Reviewer's Responses to Questions

Part I - Summary

Please use this section to discuss strengths/weaknesses of study, novelty/significance, general execution and scholarship.

Reviewer #1: This study provides valuable insights into the mechanisms by which wtAAV2 monoinfection or rAAV2 transduction induce replication stress and activate the DNA Damage Response (DDR) in host cells (HEK293T and U2OS), with a focus on the critical role of RPA32 in these processes. The findings reveal a dose-dependent relationship between AAV2 infection and cellular replication stress, offering a deeper understanding of the interactions between viral genomes and host cellular pathways. Overall, the research provides meaningful contributions to our knowledge of AAV genome-induced DDR, which holds important implications for the use of rAAV in gene therapy.

Reviewer #2: In this manuscript, Summers et al characterize the ability of non-replicative vs replication competent AAV to induce the DNA damage response using a battery of single cell imaging and proteomics based analyses. The study highlights the ability of AAV genomes to deplete the ssDNA binding protein RPA in host cells, which leads to cellular stress and replication fork shortening, ultimately triggering a cascade of DNA damage related events. Chemical/RNAi/ectopic expression of RPA de-represses the AAV genomes/alleviates cellular stress. Overall, the conclusions are precise and focused, the study rigorously executed and the manuscript well-written. Some concerns/recommendations are outlined below.

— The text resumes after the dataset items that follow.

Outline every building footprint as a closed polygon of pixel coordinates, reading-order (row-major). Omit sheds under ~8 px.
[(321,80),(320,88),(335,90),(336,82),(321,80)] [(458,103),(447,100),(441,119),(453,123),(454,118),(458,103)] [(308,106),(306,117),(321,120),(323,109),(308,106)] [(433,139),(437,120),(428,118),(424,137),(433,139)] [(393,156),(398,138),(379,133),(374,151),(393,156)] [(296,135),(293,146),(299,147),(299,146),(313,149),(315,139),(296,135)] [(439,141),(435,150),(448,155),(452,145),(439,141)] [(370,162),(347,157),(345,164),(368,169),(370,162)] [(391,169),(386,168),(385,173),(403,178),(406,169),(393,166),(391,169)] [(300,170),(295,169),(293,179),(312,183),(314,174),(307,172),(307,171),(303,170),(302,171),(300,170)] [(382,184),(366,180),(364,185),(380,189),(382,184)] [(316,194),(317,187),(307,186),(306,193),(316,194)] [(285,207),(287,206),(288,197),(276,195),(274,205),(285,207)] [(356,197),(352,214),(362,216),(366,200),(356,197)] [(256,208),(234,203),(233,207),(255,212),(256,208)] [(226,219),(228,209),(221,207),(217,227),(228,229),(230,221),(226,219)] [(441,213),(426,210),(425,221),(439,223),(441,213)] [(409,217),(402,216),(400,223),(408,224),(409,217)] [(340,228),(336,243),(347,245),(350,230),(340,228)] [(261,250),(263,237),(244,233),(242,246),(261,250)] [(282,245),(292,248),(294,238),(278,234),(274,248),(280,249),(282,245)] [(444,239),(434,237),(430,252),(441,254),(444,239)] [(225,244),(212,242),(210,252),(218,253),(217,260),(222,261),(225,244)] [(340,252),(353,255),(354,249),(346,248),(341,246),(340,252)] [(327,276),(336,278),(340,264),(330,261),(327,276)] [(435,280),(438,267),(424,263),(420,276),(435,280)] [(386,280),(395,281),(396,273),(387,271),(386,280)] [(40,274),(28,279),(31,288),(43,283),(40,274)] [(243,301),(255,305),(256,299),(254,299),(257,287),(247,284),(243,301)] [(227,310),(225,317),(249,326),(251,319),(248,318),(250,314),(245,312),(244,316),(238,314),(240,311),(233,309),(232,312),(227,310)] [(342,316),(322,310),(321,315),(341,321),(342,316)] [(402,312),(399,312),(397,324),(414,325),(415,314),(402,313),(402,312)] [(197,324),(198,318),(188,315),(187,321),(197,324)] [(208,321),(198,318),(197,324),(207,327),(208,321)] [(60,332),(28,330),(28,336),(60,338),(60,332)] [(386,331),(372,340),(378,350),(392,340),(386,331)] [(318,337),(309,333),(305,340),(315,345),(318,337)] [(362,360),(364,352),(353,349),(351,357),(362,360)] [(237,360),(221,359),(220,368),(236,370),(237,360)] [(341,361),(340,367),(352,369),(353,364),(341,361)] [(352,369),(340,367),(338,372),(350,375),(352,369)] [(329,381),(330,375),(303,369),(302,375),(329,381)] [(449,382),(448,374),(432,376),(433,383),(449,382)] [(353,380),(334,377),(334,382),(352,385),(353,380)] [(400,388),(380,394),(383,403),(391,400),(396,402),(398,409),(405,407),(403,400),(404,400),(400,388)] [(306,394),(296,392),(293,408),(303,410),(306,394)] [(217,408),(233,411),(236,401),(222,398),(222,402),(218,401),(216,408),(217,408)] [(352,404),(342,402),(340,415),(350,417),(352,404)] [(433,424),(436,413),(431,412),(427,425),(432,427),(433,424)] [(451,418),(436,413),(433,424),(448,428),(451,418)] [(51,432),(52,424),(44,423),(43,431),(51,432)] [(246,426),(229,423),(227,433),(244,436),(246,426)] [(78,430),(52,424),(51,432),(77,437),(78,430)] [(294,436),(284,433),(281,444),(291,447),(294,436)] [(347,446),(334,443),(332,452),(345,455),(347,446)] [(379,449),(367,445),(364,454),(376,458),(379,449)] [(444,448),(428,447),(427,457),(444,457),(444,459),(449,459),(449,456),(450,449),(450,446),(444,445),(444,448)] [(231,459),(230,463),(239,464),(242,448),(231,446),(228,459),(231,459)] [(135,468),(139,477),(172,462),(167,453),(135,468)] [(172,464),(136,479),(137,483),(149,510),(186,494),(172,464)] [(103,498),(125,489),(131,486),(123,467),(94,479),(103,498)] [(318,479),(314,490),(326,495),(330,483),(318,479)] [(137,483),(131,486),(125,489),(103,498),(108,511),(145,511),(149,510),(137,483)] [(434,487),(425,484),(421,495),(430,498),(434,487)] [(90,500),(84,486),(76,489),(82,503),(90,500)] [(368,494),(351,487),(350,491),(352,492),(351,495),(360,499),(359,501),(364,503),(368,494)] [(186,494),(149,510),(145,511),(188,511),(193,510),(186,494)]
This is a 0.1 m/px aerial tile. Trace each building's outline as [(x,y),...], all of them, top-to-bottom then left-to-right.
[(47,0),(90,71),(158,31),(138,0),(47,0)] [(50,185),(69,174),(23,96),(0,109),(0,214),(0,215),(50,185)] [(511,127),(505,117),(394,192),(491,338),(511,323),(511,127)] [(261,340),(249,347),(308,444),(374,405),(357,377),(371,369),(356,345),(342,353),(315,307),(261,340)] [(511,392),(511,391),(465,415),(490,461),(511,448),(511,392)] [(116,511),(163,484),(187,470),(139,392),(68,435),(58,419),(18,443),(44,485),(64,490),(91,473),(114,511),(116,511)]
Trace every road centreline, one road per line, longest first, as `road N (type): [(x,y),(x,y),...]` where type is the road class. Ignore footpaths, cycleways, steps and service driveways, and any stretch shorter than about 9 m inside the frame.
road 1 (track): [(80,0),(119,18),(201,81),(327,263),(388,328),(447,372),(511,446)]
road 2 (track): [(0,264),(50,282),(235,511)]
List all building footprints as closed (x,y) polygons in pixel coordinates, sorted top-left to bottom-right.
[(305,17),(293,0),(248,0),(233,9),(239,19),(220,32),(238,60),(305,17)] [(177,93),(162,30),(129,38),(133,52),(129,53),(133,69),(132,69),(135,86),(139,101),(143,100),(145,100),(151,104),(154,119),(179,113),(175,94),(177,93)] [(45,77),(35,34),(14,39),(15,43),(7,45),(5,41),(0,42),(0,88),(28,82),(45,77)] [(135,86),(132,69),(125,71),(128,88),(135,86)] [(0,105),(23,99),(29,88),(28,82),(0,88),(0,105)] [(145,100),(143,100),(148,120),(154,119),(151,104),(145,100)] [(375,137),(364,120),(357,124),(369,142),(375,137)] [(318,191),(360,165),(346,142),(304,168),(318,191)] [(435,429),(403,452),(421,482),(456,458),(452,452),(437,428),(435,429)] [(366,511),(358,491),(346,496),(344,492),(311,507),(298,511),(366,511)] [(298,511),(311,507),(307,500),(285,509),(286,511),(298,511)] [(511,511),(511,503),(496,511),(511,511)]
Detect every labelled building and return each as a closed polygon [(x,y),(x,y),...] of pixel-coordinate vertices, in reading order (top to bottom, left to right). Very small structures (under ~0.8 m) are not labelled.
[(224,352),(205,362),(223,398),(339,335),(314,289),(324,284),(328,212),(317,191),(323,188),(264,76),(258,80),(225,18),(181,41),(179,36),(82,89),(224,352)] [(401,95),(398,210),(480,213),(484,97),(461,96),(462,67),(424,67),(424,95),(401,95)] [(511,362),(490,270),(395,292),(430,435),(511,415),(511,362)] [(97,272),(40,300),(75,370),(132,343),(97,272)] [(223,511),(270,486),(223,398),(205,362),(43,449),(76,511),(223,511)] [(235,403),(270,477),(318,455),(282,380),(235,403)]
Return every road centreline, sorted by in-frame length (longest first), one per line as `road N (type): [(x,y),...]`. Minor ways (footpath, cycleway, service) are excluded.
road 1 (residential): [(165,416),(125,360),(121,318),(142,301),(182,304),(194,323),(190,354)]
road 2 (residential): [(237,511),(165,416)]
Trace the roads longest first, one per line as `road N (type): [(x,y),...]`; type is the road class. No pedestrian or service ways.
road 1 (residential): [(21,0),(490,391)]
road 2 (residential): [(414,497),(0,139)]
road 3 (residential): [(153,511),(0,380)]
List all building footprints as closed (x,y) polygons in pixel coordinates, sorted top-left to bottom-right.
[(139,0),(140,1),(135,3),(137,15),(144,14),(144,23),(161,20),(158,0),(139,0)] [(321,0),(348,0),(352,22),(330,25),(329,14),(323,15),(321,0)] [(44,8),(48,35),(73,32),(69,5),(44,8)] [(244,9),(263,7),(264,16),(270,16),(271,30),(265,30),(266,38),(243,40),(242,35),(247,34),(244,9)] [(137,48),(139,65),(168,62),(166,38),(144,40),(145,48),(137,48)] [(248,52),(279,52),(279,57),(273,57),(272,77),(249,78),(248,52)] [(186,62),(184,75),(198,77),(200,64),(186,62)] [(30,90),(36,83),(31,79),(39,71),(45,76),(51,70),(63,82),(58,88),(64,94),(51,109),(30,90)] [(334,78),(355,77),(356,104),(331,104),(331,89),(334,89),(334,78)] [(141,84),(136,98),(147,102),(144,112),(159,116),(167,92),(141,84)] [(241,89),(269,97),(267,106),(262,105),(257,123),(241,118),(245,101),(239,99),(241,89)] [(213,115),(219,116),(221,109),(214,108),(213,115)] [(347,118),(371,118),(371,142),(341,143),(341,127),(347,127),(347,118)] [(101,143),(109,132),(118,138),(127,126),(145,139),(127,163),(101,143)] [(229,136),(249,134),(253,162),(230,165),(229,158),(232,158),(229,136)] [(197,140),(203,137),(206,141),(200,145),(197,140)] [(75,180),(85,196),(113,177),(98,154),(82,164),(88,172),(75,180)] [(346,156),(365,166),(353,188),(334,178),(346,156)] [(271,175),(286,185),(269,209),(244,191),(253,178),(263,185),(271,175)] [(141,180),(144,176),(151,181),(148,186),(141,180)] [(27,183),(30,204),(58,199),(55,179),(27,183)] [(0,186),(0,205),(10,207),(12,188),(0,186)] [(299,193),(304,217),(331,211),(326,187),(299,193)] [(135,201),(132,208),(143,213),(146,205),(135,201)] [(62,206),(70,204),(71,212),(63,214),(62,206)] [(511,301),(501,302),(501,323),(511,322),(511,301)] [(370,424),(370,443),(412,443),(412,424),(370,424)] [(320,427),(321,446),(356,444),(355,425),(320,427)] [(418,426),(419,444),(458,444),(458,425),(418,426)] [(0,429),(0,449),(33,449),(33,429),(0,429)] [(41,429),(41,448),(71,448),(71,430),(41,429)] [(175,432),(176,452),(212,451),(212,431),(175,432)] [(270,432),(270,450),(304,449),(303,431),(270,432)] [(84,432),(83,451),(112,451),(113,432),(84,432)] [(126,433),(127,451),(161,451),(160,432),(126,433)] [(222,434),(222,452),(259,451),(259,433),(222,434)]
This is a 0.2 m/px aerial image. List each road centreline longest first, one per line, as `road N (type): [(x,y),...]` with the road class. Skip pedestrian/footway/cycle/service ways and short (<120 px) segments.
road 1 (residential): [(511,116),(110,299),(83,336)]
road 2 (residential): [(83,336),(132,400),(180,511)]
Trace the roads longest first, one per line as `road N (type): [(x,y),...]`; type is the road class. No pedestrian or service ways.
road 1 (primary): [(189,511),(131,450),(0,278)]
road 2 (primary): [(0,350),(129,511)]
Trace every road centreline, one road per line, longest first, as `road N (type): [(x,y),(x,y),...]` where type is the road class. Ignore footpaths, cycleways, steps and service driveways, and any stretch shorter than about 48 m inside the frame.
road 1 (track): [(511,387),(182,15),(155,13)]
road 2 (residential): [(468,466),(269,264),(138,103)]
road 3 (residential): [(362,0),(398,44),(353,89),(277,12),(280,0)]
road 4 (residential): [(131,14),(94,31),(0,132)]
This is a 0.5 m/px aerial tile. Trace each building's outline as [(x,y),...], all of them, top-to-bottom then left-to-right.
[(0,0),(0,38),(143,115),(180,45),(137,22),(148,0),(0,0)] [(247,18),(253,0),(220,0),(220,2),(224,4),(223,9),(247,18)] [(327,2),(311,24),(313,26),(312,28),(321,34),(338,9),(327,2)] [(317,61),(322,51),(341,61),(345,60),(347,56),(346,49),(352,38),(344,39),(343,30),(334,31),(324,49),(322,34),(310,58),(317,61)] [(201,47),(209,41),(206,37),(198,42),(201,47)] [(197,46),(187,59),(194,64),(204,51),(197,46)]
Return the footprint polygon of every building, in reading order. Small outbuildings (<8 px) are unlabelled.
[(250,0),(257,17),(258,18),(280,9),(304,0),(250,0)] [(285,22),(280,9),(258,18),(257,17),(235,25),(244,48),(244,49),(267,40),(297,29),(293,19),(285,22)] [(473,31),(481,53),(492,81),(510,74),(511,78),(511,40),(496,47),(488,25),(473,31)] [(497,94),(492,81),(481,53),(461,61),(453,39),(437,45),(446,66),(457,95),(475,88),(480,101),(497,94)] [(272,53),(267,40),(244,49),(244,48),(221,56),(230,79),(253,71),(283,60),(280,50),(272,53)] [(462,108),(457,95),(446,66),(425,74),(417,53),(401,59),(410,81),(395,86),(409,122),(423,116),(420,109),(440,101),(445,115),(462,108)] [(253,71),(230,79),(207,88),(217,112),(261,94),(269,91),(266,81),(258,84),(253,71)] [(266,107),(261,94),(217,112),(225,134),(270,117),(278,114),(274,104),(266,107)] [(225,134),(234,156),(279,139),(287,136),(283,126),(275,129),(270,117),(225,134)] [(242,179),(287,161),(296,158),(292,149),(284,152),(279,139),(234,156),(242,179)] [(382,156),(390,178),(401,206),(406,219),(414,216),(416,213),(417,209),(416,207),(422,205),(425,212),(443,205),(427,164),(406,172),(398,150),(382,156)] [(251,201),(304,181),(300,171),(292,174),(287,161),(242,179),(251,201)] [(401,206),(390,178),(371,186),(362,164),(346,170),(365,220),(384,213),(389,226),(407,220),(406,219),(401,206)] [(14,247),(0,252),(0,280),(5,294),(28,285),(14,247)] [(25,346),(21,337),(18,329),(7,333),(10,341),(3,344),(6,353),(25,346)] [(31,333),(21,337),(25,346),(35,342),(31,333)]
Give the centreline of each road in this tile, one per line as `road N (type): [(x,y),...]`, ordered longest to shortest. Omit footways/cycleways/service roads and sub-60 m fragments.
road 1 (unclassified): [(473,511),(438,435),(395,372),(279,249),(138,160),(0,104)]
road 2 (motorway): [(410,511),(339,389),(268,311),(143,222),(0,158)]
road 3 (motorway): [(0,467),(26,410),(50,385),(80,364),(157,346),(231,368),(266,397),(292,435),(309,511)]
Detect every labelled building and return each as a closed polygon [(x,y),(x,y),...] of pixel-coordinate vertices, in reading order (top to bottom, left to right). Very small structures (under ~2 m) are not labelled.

Reviewer #3: Summers et al. present a well written and well-presented study in which they describe a mechanism of AAV2 inducing DDR signals and eventual cellular DNA damage in the host cell. They show that AAV2 associates with host RPA, which is involved in DNA replication and repair. They propose a model in which competitive binding by AAV2 genomes leads to RPA exhaustion on the host genome. While their model is convincing, some specific controls would make their conclusions better warranted and significantly improve the paper. Further, although individual sections are well presented, the connection between them is less-well described, making it difficult to understand why certain experiments were carried out.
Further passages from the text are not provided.